La feuille de route, que les généraux vantent depuis leur coup d'État, diffère considérablement de l'accord de l'ANASE.

Le ministre philippin des affaires étrangères, Teodoro Locsin, a souligné que le consensus de l'ANASE "ne doit pas être lié à une quelconque feuille de route". Il a également félicité Hun Sen pour les progrès réalisés au cours de son voyage au Myanmar.

Une autre source diplomatique a déclaré que, selon leur compréhension, le risque Omicron et les désaccords sur le Myanmar, et plus particulièrement sur l'invitation de Wunna Maung Lwin, avaient joué un rôle dans le report.

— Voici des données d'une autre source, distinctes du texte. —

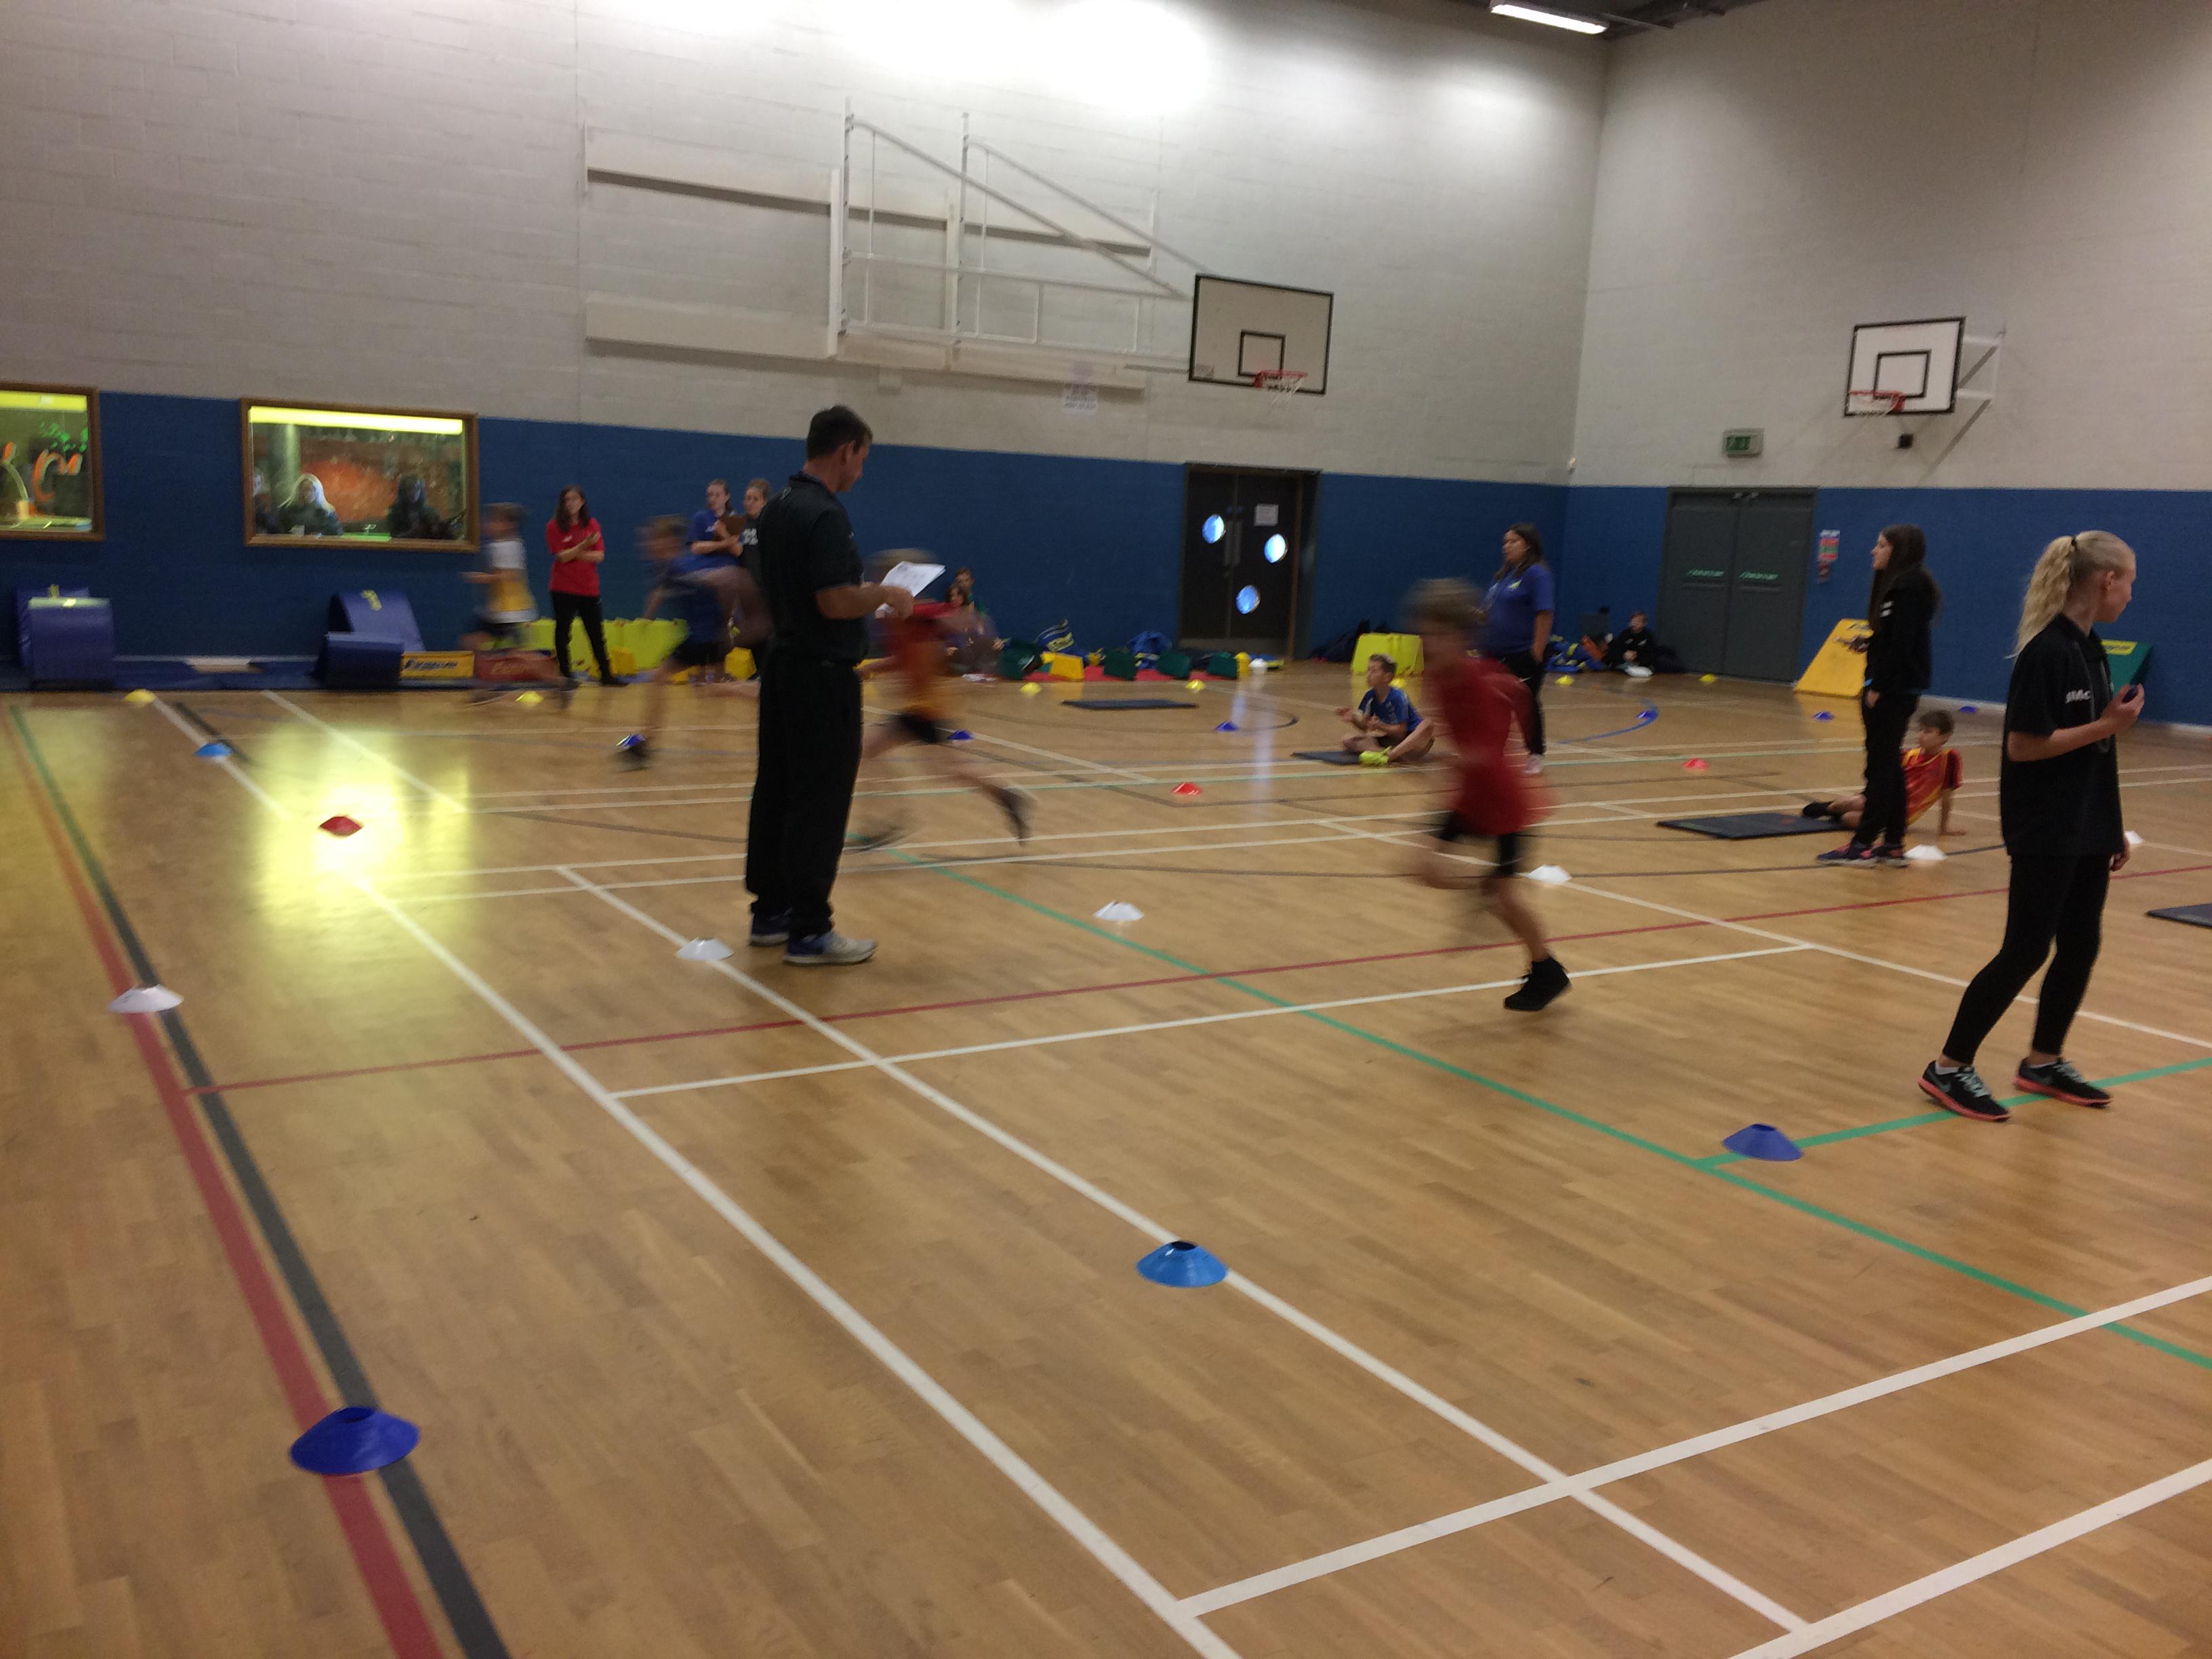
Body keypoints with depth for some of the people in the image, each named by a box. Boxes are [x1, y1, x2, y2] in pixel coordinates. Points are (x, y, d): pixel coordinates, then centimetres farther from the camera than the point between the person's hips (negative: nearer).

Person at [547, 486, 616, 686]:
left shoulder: (592, 525, 5)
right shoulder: (554, 526, -3)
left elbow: (599, 556, -2)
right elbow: (562, 557, -13)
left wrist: (574, 554, -12)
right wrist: (584, 546, -23)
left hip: (589, 588, 3)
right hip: (564, 589, -3)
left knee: (597, 634, 7)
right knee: (562, 632, 0)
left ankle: (606, 674, 14)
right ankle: (565, 675, 8)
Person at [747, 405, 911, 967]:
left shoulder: (776, 507, 11)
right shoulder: (824, 515, -19)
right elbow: (836, 601, -26)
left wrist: (869, 591, 19)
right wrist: (887, 595, -8)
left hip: (782, 664, 10)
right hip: (822, 674, -10)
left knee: (775, 792, 13)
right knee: (820, 802, -5)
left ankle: (770, 910, 21)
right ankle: (809, 931, -1)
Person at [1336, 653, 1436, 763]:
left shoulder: (1397, 697, -17)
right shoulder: (1370, 696, 0)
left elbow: (1401, 732, -19)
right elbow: (1365, 727, 4)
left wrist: (1381, 726, -32)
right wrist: (1354, 720, -16)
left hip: (1411, 741, -5)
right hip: (1392, 741, 5)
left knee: (1428, 725, -37)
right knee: (1348, 739, -10)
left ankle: (1389, 755, -48)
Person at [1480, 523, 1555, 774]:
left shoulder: (1536, 573, -11)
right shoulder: (1503, 574, 14)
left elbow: (1545, 614, -17)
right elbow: (1489, 609, 22)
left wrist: (1538, 650, -20)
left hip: (1524, 653, -8)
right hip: (1498, 653, 8)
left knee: (1528, 704, 2)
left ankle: (1536, 755, 14)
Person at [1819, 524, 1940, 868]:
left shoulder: (1908, 587, -15)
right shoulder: (1897, 585, 15)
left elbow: (1902, 643, -20)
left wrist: (1878, 686, -20)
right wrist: (1867, 644, 7)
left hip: (1894, 690, -10)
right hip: (1894, 688, 10)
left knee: (1881, 764, -6)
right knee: (1888, 765, 11)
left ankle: (1864, 844, -2)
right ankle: (1893, 844, 15)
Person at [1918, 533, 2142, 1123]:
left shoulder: (2090, 648, 11)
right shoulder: (2047, 651, -17)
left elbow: (2091, 748, 16)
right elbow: (2023, 745, -19)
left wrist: (2113, 826, 17)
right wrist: (2107, 726, -18)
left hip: (2085, 829, 9)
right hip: (2045, 830, -9)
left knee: (2081, 945, 12)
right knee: (2026, 950, -5)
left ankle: (2044, 1062, 25)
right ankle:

Il y a eu un "durcissement de la position de certains sur cette question particulière", a déclaré la source, ajoutant que le Cambodge avait proposé de tenir certains des événements prévus en ligne.

Jeudi, M. Saifuddin, de Malaisie, a déclaré que des facteurs liés au calendrier avaient conduit au report de la réunion, notamment un mariage d'État, des restrictions de voyage qui ont empêché un ministre d'y assister et une importante session du parlement malaisien.

Toutefois, Saifuddin a reconnu qu'avant le report, il y avait des opinions divergentes au sein de l'ANASE concernant la visite de Hun Sen au Myanmar, ajoutant qu'il "aurait probablement pu consulter les autres dirigeants de l'ANASE et demander notre avis".